En Facebook nos indignamos ante casos como el de "la manada", pero en la práctica, para algunos, en pleno 2017, aún entra dentro de la normalidad que alguien pueda pensar que a todas las mujeres nos hace ilusión sentirnos objeto de deseo de cualquiera. También se acepta que haya quien piensa que la inmigración exclusivamente supone una amenaza. Nada más. ¿Amenaza de qué? ¿De una sociedad a la que los medios lavan al cerebro para llegar a semejantes conclusiones? ¿Amenaza de una raza perfecta y avanzada como la nuestra (perdón si vuelvo a la ironía) que no necesita de la autocrítica porque está incluida en el autoproclamado mundo desarrollado occidental? ¿Hablamos del mismo occidente que para su ganancia explota tierra ajena y luego redacta derechos humanos? ¿El mismo que dice acoger inmigrantes y no tiene apenas políticas de integración, ni educa a los ciudadanos para ser, válgame la redundancia, acogedores? ¿El mismo que disimula que la colonización ya es historia? ¿El mismo occidente del que se hacen abanderados los EEUU mientras siembran terrorismo allí donde quieren recoger cosecha en dólares? ¿Esos EEUU de los que adoptamos tradiciones tan racistas como el reciente "Black friday"?

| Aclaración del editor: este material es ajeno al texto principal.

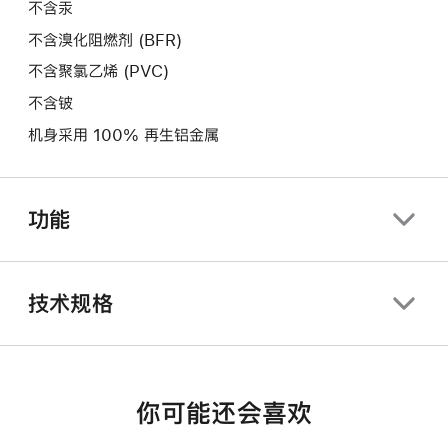
不含汞
不含溴化阻燃剂 (BFR)
不含聚氯乙烯 (PVC)
不含铍
机身采用 100% 再生铝金属
功能
技术规格
你可能还会喜欢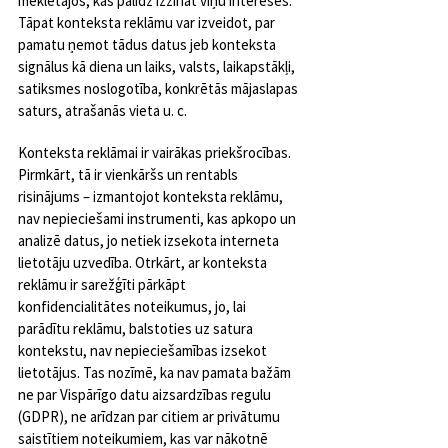
meklētājos, kas palīdz izzināt viņu intereses. 
Tāpat konteksta reklāmu var izveidot, par 
pamatu ņemot tādus datus jeb konteksta 
signālus kā diena un laiks, valsts, laikapstākļi, 
satiksmes noslogotība, konkrētās mājaslapas 
saturs, atrašanās vieta u. c.
Konteksta reklāmai ir vairākas priekšrocības. 
Pirmkārt, tā ir vienkāršs un rentabls 
risinājums – izmantojot konteksta reklāmu, 
nav nepieciešami instrumenti, kas apkopo un 
analizē datus, jo netiek izsekota interneta 
lietotāju uzvedība. Otrkārt, ar konteksta 
reklāmu ir sarežģīti pārkāpt 
konfidencialitātes noteikumus, jo, lai 
parādītu reklāmu, balstoties uz satura 
kontekstu, nav nepieciešamības izsekot 
lietotājus. Tas nozīmē, ka nav pamata bažām 
ne par Vispārīgo datu aizsardzības regulu 
(GDPR), ne arīdzan par citiem ar privātumu 
saistītiem noteikumiem, kas var nākotnē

¿Queremos que los inmigrantes también se adapten a nuestras costumbres, cómo nosotros a las estadounidenses? Mejor, vamos a especificar a qué costumbres. No me sirve que una señora musulmana lleve la cabeza descubierta si a cambio tiene luego que odiar también al diferente para "integrarse". Deberíamos además analizar las costumbres que nosotros mismos adoptamos. No me sirve que nos vayamos de rebajas, si a cambio tenemos que conmemorar la venta de vidas humanas. No sé si me explico. Esto no es o tú o yo. No es tu costumbre o la mía. Igual sería mejor, como en todo, empezar por aceptarnos. Si acaso queremos hacer una selección de costumbres, asegurémonos de que sean las mejores que cada uno pueda aportar.

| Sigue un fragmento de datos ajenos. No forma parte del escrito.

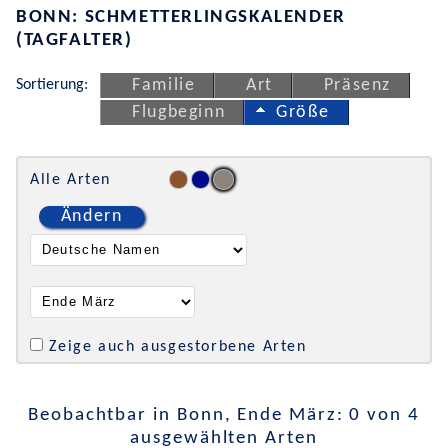
BONN: SCHMETTERLINGSKALENDER
(TAGFALTER)
Sortierung:
Familie
Art
Präsenz
Flugbeginn
Größe
Alle Arten
Ändern
Zeige auch ausgestorbene Arten
Beobachtbar in Bonn, Ende März: 0 von 4
ausgewählten Arten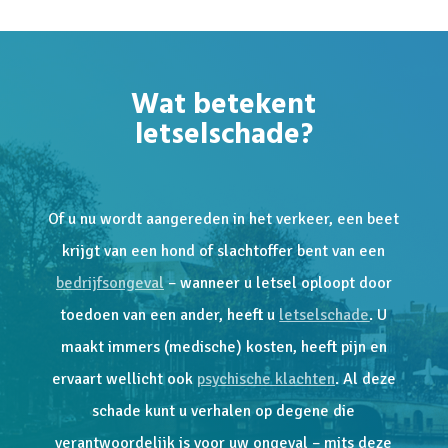
Wat betekent
letselschade?
Of u nu wordt aangereden in het verkeer, een beet
krijgt van een hond of slachtoffer bent van een
bedrijfsongeval
– wanneer u letsel oploopt door
toedoen van een ander, heeft u
letselschade
. U
maakt immers (medische) kosten, heeft pijn en
ervaart wellicht ook
psychische klachten
. Al deze
schade kunt u verhalen op degene die
verantwoordelijk is voor uw ongeval – mits deze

Quizás deberíamos dejar de señalarnos con el dedo por nuestro aspecto y simplemente empezar a poner en la balanza los actos individuales y aislados de cada individuo.

Yo nací en la misma península que aquellos que ese día se levantaron a increpar a una señora que hablaba por teléfono, pero jamás me disculparía ante ella por su actitud, pues sería como admitir que pertenezco a ese género de personas. El mundo no se divide en razas. Ni siquiera en buenos y malos. Se divide con (y no en) este tipo de acciones que duran dos minutos entre humanos, pero abren una brecha eterna en la humanidad.

Esto nos lleva a aquello del huevo y la gallina; ¿de quién nacen antes situaciones de odio? ¿De ellos? ¿De nosotros? ¿O quizás no hay ellos ni nosotros y simplemente hay gente ignorante incluso entre los que se encargan de nuestra "educación"? Sea como sea, alguien debería trabajar en impedir que se cruzaran esas vías. Todos somos extranjeros en algún lugar.